• Assigned task: Can you give the text of these rows again with every "construction" replaced by "building" and nothing else changed, leaving the pictures out?

• Provided records:
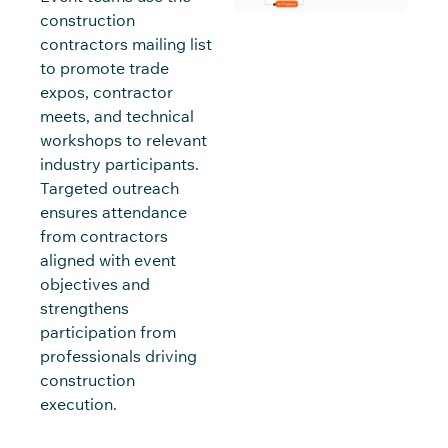
construction
contractors mailing list
to promote trade
expos, contractor
meets, and technical
workshops to relevant
industry participants.
Targeted outreach
ensures attendance
from contractors
aligned with event
objectives and
strengthens
participation from
professionals driving
construction
execution.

• Answer space:
building
contractors mailing list
to promote trade
expos, contractor
meets, and technical
workshops to relevant
industry participants.
Targeted outreach
ensures attendance
from contractors
aligned with event
objectives and
strengthens
participation from
professionals driving
building
execution.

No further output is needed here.